With a deteriorating marriage, Nevelson’s clash with the demands of motherhood of that era intensified as she attempted to balance parenting with pursuing her own dreams. Ultimately, she began leaving her son with her parents from time to time so she could study art and pursue it as a career. Though they kept in touch through letters when they were apart, she struggled with guilt for years. However, her positive influence on her son Mike was apparent when he later went on to create his own wooden sculptures.

As Nevelson searched for her artistic style, she likely struggled with depression which influenced her art. Furthermore, she was again influenced by artists, particularly those who created abstract art, when many came to New York to escape the Nazis’ violence in Europe. It was in the early 1940s that Nevelson began using found wooden objects in her art. Nevelson had her first solo exhibition in 1941 at the Nierendorf Gallery in New York. In 1942, she received good reviews for another show, but she still was not making money from her art and relied on financial help from her family. Nevelson’s delay in being taken seriously in the art world was in part due to her being a woman in a field historically dominated by men. Despite this, she embraced femininity and viewed her work as delicate. She would not use the same tools as men, instead often cutting wood with scissors.
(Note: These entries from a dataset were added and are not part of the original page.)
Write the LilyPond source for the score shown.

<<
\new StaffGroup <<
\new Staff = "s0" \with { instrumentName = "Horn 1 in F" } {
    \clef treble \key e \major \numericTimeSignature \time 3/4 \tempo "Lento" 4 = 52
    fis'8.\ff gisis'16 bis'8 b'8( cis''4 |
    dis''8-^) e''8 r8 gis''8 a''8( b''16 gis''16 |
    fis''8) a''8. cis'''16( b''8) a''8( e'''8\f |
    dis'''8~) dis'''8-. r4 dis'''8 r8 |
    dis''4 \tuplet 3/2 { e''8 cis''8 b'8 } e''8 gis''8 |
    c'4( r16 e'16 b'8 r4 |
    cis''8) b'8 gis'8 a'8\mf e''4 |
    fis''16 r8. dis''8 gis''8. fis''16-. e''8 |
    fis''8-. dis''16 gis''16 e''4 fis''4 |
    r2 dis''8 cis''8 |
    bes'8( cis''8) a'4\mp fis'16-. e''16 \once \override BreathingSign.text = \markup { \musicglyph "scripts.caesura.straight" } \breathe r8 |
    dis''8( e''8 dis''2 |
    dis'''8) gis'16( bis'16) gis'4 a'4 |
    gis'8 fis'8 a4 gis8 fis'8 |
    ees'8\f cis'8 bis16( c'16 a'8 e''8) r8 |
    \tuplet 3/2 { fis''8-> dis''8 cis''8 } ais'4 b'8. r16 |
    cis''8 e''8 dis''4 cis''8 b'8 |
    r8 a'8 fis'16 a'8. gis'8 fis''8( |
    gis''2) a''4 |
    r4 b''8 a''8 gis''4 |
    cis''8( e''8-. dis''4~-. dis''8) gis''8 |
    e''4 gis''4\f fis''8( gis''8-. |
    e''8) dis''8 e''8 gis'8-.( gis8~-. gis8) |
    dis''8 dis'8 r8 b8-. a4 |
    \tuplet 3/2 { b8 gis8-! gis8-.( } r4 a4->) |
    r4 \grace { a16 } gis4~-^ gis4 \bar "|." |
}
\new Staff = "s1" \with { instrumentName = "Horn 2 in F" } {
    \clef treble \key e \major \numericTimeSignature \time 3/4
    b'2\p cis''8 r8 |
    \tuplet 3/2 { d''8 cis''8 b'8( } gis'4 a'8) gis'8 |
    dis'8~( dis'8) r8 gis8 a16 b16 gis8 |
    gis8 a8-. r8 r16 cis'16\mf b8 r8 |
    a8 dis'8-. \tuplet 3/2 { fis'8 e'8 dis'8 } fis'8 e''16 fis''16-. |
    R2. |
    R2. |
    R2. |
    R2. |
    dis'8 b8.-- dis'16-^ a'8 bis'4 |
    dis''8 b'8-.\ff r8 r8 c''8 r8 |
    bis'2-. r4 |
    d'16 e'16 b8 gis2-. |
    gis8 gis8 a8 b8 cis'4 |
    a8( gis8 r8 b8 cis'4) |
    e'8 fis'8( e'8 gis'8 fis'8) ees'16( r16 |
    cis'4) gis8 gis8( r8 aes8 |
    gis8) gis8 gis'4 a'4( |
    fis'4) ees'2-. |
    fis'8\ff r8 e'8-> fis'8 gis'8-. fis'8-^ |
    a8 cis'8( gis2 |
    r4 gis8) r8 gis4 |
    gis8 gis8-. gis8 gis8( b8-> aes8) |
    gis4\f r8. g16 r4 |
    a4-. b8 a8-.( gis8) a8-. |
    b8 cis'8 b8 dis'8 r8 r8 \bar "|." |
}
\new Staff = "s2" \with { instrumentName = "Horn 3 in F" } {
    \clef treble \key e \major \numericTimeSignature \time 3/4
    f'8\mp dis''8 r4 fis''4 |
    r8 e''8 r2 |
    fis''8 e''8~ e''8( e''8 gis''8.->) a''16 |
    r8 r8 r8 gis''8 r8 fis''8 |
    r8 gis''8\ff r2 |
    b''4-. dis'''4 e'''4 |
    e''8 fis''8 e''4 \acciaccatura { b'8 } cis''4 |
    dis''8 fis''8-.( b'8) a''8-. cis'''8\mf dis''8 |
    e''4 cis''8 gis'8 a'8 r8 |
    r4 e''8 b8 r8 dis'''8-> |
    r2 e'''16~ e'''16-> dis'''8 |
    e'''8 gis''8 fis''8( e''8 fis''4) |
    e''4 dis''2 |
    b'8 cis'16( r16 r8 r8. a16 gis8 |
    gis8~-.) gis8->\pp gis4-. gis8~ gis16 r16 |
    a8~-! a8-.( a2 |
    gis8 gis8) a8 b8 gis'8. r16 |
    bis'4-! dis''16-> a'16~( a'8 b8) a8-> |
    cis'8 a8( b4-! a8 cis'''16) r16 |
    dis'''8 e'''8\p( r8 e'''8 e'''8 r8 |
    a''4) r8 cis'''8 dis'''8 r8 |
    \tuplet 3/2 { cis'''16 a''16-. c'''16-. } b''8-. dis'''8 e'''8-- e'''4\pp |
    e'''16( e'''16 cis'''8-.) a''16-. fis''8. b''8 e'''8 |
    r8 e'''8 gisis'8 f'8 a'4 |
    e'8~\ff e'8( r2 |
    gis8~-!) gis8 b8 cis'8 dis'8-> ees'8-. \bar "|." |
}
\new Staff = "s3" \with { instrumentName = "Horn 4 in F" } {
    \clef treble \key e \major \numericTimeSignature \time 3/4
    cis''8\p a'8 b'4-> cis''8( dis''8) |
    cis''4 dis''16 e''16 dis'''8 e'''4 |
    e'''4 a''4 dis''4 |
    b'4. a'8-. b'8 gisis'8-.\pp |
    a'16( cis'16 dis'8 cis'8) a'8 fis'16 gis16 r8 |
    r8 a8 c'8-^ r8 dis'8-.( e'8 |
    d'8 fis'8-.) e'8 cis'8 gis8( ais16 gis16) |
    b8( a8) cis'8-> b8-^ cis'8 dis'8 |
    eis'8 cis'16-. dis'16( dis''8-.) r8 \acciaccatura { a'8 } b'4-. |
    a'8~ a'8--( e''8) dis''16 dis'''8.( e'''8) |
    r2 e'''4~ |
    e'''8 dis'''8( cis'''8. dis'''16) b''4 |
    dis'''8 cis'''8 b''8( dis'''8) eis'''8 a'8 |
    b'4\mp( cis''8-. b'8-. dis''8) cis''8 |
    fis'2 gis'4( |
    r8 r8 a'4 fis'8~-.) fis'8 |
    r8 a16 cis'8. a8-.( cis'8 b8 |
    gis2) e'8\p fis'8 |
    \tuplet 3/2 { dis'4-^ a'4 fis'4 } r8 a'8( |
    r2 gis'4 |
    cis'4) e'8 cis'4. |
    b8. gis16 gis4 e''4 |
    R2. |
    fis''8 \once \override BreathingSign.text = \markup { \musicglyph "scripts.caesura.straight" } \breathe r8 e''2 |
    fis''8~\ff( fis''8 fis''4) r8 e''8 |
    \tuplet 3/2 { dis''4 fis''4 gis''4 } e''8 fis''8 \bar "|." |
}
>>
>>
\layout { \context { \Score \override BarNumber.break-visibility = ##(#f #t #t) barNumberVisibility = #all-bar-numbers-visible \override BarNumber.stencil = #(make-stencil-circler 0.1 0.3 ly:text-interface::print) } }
Around 1956, Nevelson started putting her found wooden objects in enclosures and boxes and soon began stacking her boxed sculptures all together. In a way she had become a builder like her father. Within a couple of years, museums and collectors finally began to seek out her work, and she started making money from her art. In 1959, Nevelson surprised audiences by creating an all-white show, Dawn’s Wedding Feast, for the Museum of Modern Art. She worked in white for a while and then gold before returning to black. Nevelson also experimented with ceramics, Plexiglas, and metals during her career. Additionally, she had an interest in the performing arts studying dramatics and modern dance. Nevelson continued creating art in a variety of forms up until her passing in 1988.